After some issues with my flight – 4 hours delay and because of that I missed the last bus so I had to spend the night at the airport again and take the first bus next day – finally, I’ve arrived in Pescara, Italy. Sleeping at airports seems became my habit this year though. The landing was also awful, the wing almost touched the ground before the plane. I can say the worst landing in my life when you believe in God or not, but start to pray suddenly. But I don’t complain as I’ve safely arrived in one piece.
I just started to work, I don’t want to say anything about the job yet. I don’t make my conclusion after 1-day work, all I can say now I’m lucky enough to share the room with a nice girl I’ve met before in Corsica so I don’t feel lonely. She just asked me yesterday: “Have you ever thought that once you will celebrate the New Year’s Eve with me?” Of course not!

I must say I’m happy to say Goodbye to this year as it was not a lucky one for me. It wasn’t fruitful, all my success was about this blog. I was disappointed in friends (even close ones) but the same time I’ve found new ones. My dates were not lucky at all, but I learned a lot about men. I was also not lucky with travel (cancelled flights, sleeping at airports, going to a wrong airport – the latest I still can’t understand how I could manage) but my biggest dream to go to Japan came true in this year. Financially I used all my saving by the end of the year because the almost 2 months break I took, but I realised I have people around me I can count in crisis. So this year I got hot and cold, almost like in a love and hate relationship. But these kinds of relationships always come with lots of stress and I usually quit as soon as I can from them, same reason I’m happy to this year came to the end.

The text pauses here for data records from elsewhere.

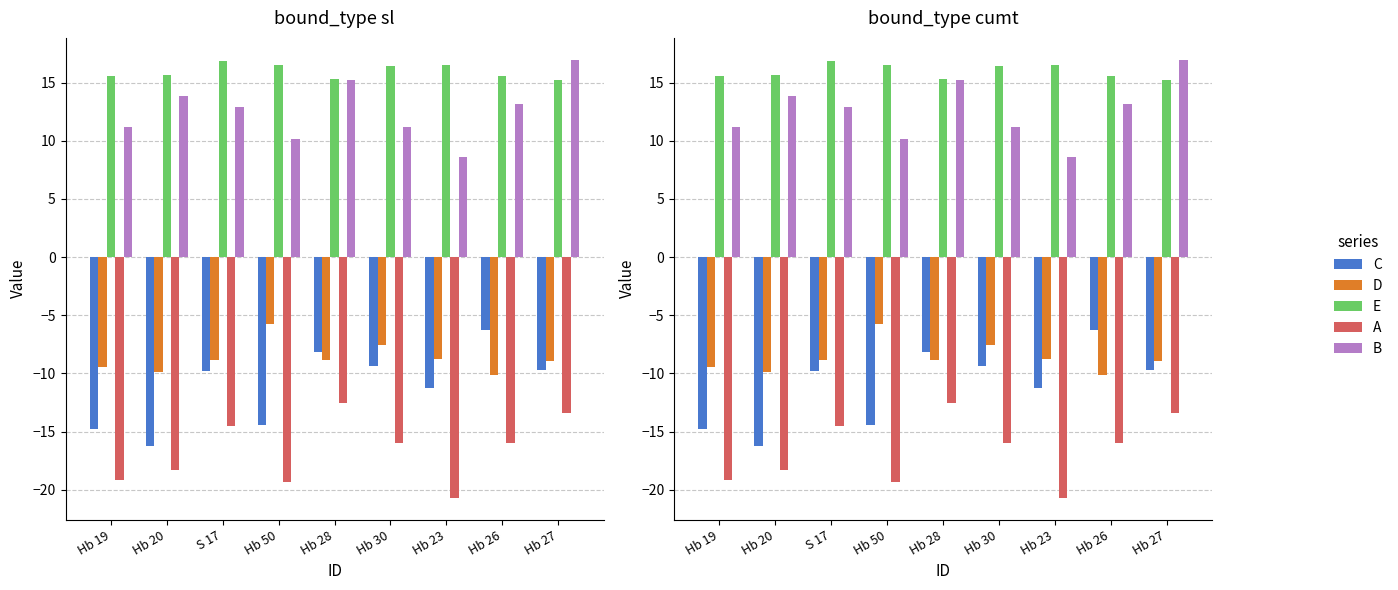

Rank the series at Hb 26 from lowest to highest value.

A, D, C, B, E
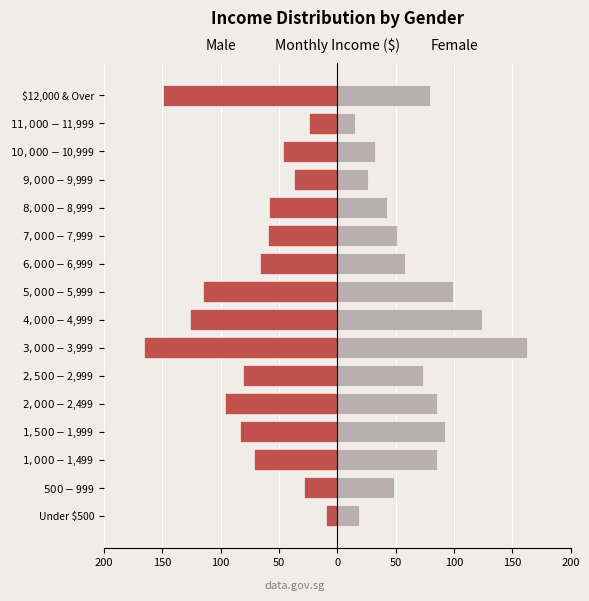

How many values in the Male series exceed -66?

7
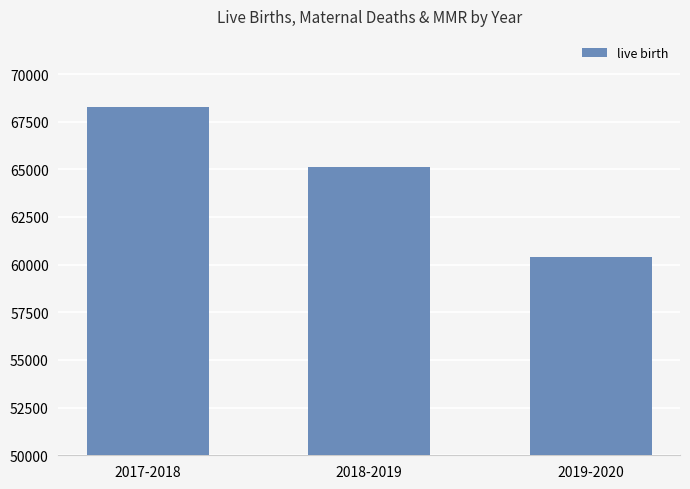

The chart shows a value of 68268 at 2017-2018. True or false?

True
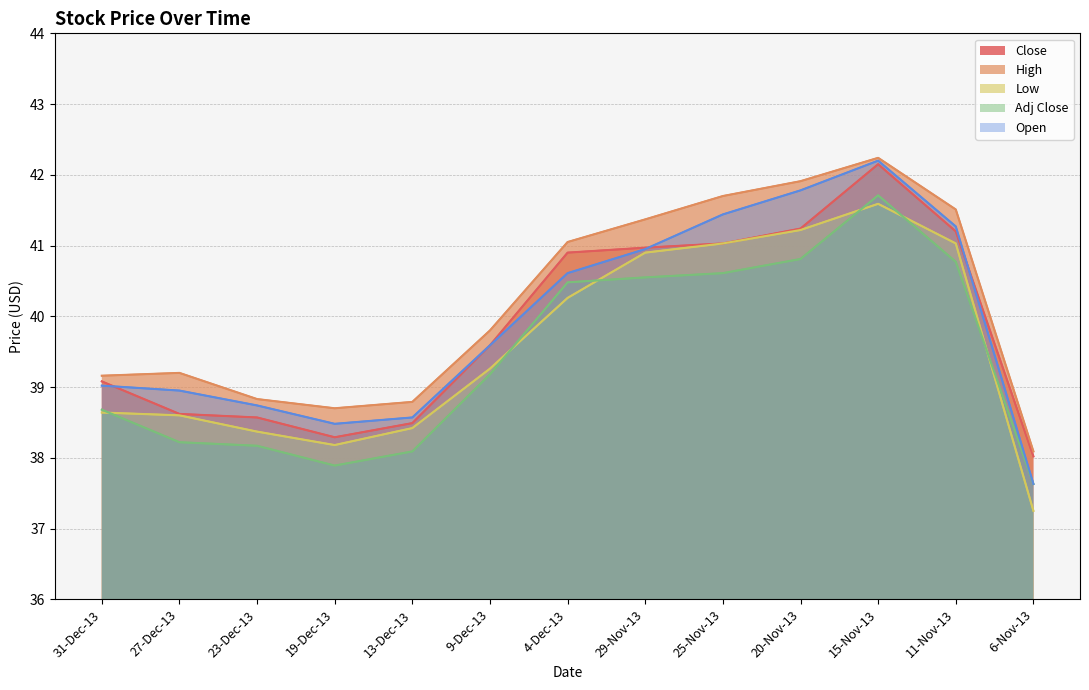

Where does the Low series first go above 39?

9-Dec-13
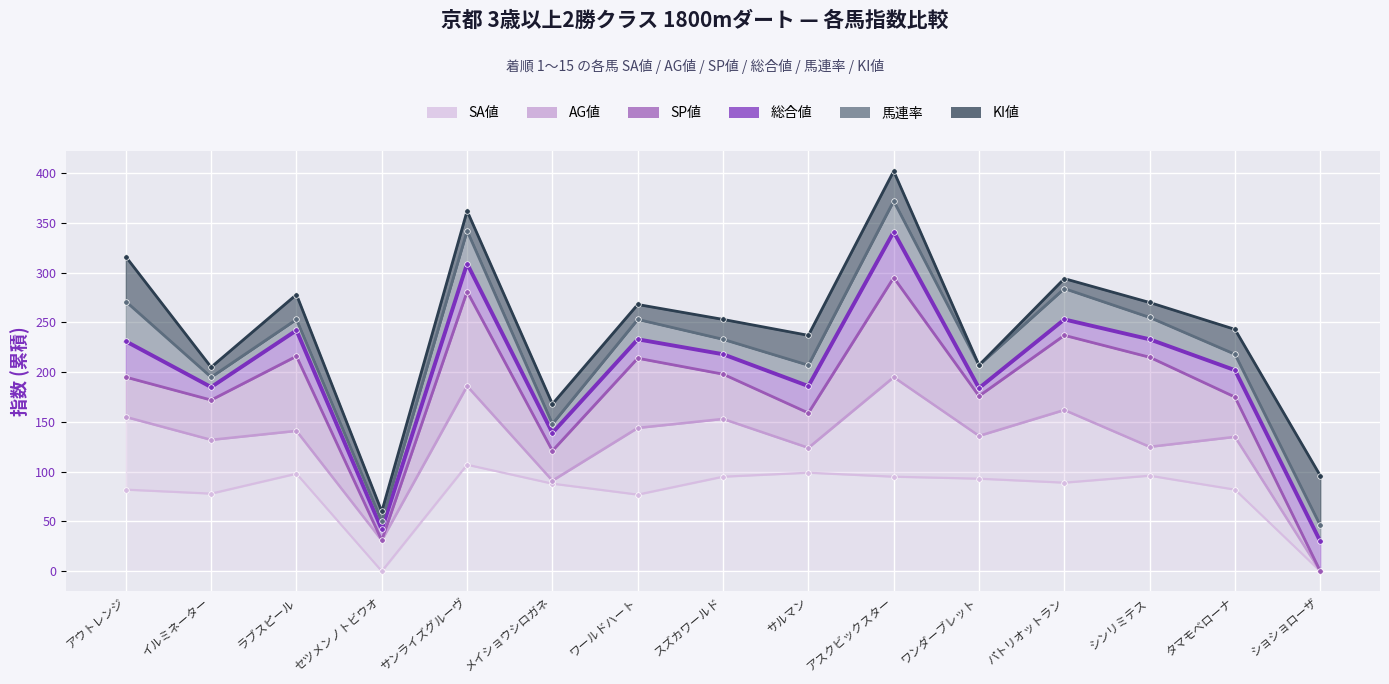

In 馬連率, how many points are higher than both neighbors (excluding endpoints)?

5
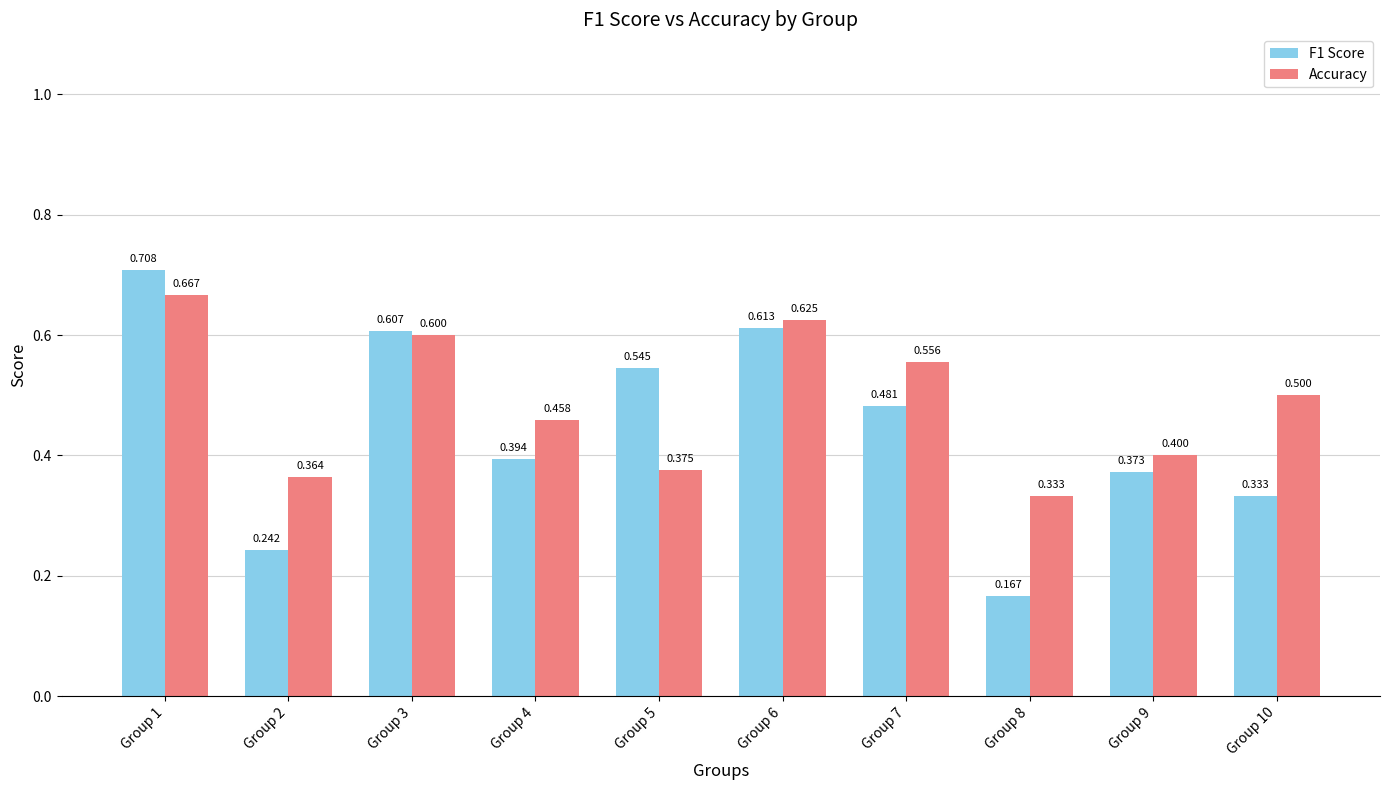

Count the number of categories in the chart.

10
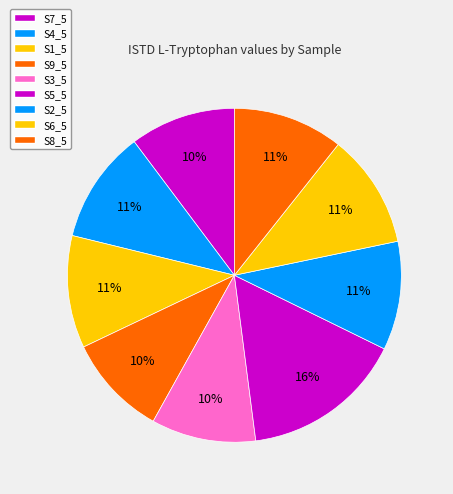

Which slice is the smallest?

S9_5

And I made the same New Year Resolution as I do in every year. I promised myself that in the new year I will try to do something new. It can be to visit a place where I’ve never been before, tasting food that I’ve never tried or it can be just to see something in a totally different way than I did before. And when I look back at the end of the year, I always realise that it was more than one new thing, actually, it’s always a big bunch of new things each year to be grateful for. I’m still busy counting them.

So now a new day, a new year and a fresh start. I’m ready to take new adventures and accept the challenges that 2015 will bring in my way.